İstanbul’daki bir eğitim kurumunda İngilizce öğretmenliği yapan N.S.B, arkadaşlarıyla 17 Ocak’ta gittiği Kadıköy Bağdat Caddesi’nde bir barın tuvaletinde yaşadığını iddia ettiği cinsel taciz ve darp olayına ilişkin hukuk mücadelesi başlattı.
N.S.B’nin avukatı aracılığıyla Anadolu Cumhuriyet Başsavcılığı’na sunulan suç duyurusu dilekçesinde, saat 23.00’e doğru bir Amerikalı, iki de Türk arkadaşıyla Bağdat Caddesi’nde bir bara giden mağdurun kadınlar tuvaletinde tacize uğradığı aktarıldı.
M.S. isimli bir kişinin kadınlar tuvaletine girerek mağduru taciz ettiği anlatılan dilekçede, şoka giren N.S.B’nin çığlık atarak dışarıya ittiği kişinin kaçtığı kaydedildi.
“Polis tutanak tutmadı”
Mağdurun söz konusu kişinin bardan çıkmasını engellemek için durumu çevredekilere yüksek sesle anlattığı ifade edilen dilekçede, bu sırada 20’ye yakın erkeğin N.S.B’ye saldırarak, darp ettikleri savunuldu.
Mekandan ayrılan N.S.B. ve arkadaşlarının M.S’nin barda yönetici pozisyonda bulunduğunu öğrendiği kaydedilen dilekçede, şu ifadelere yer verildi:
“Müvekkil ve arkadaşları, ihbar üzerine mekana gelen 2 polis memuruna olayı anlatmışlardır. Polisler, müvekkile yalnızca avukatı olup olmadığını sormuş ve bir hastaneye giderek, rapor almaları yönünde tavsiyede bulunmuştur. Müvekkille mekana giden polis memurları kapalı olan barın önünde güvenlik görevlilerinin durduğunu görmüşlerdir. Polisler bu şahıslardan şifahen, ‘kavga çıktığı, müvekkil ve arkadaşlarının bu nedenle dışarı atıldığı’ bilgisini almıştır.

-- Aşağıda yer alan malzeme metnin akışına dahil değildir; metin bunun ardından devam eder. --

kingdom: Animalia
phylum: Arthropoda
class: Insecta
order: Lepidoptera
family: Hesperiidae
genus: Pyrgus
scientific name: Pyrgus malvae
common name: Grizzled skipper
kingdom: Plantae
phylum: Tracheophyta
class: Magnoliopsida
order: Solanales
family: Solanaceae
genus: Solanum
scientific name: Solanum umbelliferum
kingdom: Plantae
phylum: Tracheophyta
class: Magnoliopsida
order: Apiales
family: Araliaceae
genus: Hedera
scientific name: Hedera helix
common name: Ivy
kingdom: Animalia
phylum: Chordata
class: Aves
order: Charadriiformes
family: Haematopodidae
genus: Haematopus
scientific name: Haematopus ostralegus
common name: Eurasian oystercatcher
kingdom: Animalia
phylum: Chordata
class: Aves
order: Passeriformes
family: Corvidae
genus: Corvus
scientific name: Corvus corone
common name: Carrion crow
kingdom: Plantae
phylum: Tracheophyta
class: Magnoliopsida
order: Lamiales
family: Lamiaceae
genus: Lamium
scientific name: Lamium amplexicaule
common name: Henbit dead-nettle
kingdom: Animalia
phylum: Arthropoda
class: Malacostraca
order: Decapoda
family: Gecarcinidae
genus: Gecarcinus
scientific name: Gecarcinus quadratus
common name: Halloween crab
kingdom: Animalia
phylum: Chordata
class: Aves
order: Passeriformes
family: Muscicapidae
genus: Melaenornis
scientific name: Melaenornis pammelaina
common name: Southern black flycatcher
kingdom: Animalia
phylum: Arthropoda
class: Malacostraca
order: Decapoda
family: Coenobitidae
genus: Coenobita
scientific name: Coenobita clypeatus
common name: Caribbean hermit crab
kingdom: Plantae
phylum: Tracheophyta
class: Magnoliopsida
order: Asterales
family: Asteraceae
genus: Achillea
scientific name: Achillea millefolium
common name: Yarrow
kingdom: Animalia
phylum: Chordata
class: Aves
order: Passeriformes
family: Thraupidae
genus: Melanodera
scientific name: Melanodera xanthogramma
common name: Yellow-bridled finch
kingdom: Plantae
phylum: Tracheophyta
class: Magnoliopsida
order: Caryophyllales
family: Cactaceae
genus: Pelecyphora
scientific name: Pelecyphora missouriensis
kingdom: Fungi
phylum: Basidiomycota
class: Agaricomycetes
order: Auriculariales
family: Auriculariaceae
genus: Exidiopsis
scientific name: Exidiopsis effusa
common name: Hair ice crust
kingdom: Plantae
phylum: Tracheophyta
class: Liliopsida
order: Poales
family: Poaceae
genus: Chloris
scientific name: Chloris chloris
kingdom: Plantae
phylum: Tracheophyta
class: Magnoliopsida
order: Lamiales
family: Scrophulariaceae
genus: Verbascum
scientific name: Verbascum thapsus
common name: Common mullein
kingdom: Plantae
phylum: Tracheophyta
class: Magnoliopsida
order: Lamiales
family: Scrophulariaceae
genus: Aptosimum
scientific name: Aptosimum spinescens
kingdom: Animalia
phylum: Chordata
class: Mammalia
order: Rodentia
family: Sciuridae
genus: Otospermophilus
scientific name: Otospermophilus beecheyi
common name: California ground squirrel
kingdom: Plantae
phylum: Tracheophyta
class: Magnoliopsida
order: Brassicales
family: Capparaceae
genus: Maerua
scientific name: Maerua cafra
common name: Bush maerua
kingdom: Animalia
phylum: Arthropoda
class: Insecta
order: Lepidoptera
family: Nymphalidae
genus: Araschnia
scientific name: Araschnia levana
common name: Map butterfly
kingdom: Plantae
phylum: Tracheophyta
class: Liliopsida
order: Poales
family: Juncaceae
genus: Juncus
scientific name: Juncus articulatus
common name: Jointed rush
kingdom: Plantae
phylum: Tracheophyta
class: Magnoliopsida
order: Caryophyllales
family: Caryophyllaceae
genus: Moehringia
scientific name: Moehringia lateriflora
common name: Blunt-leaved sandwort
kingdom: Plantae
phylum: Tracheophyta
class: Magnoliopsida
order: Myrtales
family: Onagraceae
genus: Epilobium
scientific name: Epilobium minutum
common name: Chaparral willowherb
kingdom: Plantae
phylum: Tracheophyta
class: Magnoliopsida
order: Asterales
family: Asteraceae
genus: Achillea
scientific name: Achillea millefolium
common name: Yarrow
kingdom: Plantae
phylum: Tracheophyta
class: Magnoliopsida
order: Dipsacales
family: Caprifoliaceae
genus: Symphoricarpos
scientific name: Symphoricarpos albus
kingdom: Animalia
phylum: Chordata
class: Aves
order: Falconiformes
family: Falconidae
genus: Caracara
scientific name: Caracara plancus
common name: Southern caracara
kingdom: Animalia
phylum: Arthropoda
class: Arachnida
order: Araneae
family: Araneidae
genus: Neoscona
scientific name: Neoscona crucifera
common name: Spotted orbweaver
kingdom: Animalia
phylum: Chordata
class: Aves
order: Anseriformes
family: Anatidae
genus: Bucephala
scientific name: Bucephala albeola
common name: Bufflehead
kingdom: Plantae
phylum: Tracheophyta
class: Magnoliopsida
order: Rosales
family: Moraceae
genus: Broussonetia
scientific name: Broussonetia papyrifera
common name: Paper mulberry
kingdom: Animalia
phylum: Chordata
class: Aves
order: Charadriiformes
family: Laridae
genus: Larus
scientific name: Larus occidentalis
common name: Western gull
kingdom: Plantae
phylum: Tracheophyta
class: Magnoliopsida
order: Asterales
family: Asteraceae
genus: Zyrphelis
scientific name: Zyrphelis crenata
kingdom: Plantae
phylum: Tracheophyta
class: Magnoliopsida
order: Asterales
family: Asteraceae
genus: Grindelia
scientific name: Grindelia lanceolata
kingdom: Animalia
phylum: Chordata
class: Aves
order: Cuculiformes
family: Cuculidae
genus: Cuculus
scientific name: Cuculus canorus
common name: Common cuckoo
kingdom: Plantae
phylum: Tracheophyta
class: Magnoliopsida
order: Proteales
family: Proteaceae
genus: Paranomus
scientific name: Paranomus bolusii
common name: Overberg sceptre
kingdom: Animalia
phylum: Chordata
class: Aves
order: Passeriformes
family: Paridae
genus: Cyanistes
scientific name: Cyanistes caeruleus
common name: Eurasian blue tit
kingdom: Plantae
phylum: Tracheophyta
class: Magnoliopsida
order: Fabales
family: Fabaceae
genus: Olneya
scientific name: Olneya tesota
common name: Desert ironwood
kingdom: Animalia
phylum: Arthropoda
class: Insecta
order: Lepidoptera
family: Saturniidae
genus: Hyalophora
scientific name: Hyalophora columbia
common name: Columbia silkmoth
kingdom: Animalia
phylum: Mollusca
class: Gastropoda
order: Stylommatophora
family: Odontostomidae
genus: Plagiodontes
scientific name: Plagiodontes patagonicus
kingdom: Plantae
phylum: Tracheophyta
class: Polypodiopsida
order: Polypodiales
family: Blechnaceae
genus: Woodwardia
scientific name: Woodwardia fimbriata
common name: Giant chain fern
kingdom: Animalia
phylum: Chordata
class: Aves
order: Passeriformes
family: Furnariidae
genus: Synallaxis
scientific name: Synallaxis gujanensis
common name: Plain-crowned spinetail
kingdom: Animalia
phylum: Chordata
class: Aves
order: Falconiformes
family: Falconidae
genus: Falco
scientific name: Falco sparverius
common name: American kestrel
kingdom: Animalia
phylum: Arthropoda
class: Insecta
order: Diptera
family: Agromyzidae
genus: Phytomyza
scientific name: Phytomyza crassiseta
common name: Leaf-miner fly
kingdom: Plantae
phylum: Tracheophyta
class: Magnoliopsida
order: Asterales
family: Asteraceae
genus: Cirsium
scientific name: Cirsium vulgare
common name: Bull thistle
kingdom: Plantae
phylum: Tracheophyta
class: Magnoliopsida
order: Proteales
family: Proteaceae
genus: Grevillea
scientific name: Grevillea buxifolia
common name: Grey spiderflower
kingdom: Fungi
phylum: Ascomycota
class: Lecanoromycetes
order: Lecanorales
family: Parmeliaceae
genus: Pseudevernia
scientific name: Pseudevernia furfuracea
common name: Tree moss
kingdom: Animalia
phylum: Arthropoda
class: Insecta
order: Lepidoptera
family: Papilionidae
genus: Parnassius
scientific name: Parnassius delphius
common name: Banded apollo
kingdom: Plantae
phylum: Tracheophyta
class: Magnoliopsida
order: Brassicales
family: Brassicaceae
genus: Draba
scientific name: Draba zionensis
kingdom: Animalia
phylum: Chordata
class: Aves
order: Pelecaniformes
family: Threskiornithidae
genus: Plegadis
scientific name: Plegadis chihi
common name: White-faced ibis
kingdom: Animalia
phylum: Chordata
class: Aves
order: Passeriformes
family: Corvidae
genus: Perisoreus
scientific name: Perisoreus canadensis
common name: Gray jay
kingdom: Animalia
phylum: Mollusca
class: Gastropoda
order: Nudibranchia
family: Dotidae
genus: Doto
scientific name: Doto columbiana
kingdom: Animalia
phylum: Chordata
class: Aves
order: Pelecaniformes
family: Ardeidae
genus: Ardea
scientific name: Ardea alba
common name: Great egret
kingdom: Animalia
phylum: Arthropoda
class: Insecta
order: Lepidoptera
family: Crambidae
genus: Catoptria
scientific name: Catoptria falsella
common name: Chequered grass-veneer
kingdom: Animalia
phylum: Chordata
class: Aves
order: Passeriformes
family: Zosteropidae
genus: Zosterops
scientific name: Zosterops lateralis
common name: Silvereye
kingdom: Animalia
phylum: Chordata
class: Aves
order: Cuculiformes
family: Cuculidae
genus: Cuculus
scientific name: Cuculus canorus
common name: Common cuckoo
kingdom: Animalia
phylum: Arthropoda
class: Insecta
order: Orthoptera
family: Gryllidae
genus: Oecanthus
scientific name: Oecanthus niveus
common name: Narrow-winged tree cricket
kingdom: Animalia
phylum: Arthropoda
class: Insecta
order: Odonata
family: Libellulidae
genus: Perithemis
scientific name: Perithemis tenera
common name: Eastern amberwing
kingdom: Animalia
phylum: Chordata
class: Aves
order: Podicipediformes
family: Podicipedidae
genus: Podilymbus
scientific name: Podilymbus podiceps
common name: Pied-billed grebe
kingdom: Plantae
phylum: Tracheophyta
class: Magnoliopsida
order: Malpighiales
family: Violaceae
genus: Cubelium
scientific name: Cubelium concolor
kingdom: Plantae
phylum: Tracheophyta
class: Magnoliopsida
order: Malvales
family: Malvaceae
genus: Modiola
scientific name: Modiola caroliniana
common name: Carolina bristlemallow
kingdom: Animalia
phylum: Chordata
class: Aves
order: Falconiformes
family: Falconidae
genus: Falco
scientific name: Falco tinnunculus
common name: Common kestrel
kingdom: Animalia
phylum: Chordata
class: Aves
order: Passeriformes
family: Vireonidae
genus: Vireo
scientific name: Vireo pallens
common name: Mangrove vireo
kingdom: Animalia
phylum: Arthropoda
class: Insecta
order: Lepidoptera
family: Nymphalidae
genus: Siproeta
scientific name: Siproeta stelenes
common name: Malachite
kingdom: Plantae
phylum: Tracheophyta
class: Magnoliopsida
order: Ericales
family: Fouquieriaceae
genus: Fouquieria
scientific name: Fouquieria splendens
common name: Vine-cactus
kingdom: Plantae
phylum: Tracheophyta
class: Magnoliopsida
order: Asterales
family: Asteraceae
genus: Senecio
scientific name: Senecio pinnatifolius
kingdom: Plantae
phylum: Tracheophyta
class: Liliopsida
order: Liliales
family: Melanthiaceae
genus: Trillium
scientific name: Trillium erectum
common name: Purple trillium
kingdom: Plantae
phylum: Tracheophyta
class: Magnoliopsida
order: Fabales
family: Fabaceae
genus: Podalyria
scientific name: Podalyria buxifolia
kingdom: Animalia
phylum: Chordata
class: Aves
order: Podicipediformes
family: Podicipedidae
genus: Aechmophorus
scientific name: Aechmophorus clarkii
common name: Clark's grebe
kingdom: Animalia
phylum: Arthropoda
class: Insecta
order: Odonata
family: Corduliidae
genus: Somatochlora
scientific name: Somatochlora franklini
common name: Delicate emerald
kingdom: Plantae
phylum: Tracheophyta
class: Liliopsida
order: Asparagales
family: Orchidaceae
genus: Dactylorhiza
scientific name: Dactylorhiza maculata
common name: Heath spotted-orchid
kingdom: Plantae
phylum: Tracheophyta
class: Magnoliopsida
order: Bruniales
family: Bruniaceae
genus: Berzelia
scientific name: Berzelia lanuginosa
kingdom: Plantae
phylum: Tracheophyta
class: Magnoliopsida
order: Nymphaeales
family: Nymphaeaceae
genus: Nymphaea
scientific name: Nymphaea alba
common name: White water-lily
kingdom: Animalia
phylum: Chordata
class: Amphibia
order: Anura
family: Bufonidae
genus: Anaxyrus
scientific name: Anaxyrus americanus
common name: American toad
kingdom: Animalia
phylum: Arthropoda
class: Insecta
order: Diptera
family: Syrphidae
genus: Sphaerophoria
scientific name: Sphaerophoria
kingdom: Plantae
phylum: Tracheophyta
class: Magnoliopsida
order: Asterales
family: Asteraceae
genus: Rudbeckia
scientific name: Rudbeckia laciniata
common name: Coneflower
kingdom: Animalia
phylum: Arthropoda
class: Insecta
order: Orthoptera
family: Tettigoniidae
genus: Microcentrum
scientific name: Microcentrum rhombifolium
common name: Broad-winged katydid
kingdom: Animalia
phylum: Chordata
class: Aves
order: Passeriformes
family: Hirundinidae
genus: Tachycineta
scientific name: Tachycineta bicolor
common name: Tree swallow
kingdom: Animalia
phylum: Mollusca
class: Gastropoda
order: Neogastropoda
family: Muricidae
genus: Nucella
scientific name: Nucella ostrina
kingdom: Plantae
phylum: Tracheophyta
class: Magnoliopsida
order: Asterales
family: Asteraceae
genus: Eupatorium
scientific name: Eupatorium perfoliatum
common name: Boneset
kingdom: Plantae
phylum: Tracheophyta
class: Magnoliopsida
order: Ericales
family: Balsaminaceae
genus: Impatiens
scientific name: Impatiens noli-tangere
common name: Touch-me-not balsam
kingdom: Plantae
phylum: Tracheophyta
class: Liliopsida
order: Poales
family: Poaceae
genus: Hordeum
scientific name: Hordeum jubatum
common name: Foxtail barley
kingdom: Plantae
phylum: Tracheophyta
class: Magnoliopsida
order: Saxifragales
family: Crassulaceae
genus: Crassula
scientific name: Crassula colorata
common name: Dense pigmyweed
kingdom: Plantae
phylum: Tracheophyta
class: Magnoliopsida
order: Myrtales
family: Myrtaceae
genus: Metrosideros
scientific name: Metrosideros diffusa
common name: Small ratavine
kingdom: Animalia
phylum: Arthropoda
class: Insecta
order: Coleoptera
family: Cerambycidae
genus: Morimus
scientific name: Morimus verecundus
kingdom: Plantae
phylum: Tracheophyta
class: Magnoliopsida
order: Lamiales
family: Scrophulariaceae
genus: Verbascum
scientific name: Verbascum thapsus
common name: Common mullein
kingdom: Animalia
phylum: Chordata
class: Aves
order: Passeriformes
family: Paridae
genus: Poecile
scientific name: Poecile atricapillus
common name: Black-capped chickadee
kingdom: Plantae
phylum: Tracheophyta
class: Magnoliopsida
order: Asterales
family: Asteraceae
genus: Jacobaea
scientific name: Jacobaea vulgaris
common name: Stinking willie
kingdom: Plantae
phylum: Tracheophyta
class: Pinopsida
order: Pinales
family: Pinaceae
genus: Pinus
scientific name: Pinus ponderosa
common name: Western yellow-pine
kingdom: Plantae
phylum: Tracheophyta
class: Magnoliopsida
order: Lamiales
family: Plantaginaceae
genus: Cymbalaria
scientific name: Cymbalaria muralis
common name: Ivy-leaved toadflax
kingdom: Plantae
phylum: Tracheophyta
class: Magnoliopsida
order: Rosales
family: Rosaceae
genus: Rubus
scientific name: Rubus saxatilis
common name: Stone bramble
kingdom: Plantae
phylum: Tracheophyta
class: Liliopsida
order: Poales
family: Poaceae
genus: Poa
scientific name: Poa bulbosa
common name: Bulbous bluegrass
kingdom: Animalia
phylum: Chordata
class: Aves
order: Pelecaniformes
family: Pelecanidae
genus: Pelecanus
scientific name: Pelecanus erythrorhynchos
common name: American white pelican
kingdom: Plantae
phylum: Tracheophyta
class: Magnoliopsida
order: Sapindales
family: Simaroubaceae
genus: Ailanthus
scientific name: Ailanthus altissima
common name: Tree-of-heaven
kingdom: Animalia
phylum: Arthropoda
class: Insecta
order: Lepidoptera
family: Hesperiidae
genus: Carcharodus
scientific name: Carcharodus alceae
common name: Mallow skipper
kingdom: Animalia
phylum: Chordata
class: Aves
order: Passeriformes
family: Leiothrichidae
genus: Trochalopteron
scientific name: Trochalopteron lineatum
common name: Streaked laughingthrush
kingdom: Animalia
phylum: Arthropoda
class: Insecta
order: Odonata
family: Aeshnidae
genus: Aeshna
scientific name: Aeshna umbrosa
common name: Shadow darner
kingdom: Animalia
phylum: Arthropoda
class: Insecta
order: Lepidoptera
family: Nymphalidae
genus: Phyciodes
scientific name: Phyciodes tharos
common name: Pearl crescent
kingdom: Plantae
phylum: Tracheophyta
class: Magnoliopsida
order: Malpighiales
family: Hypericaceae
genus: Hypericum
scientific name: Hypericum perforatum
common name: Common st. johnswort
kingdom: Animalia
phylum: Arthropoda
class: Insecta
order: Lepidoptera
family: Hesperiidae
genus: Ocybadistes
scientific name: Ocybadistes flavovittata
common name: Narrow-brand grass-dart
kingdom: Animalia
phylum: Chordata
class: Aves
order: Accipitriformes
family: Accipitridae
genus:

Tutanak tutulmadığı gibi hiçbir araştırma da yapılmamıştır.”
“Vücudunun bir çok bölgesinde darp izi var”
Doktor raporuna göre, N.S.B’nin vücudunun bir çok bölgesinde darp izi bulunduğu belirtilen dilekçede, daha sonra şikayetçiyi arayan bar sahibinin “olayı kendi aralarında halletmeleri, suç duyurusunda bulunmaması” yönünde ikna etmeye çalıştığı, sonrasında da özür dilediği anlatıldı.
N.S.B’nin şikayet konusunda ısrarcı olması üzerine bar sahibi tarafından tehdit edilerek, kendisine hakarette bulunulduğu kaydedilen dilekçede, sonraki görüşmelerde ise mağdura tacizde bulunan kişinin kovulduğu bilgisinin verildiği aktarıldı.
Dilekçede, şüpheli veya şüphelilerin “kasten yaralama” suçunu işledikleri öne sürülerek, “Kadına karşı şiddetin günbegün arttığı ülkemizde gerek bu tip olayların önüne geçmek gerekse mağduriyetlerin azaltılmasını sağlamak adına bu suçu işleyen şahısların tespit edilmesi gerekmektedir” denildi.
Kamera görüntülerinden darp eden şahısların tespit edilmesi talep edilen dilekçede, kamu davası açılması istendi.
Anadolu Cumhuriyet Başsavcılığı, konuya ilişkin soruşturma başlattı.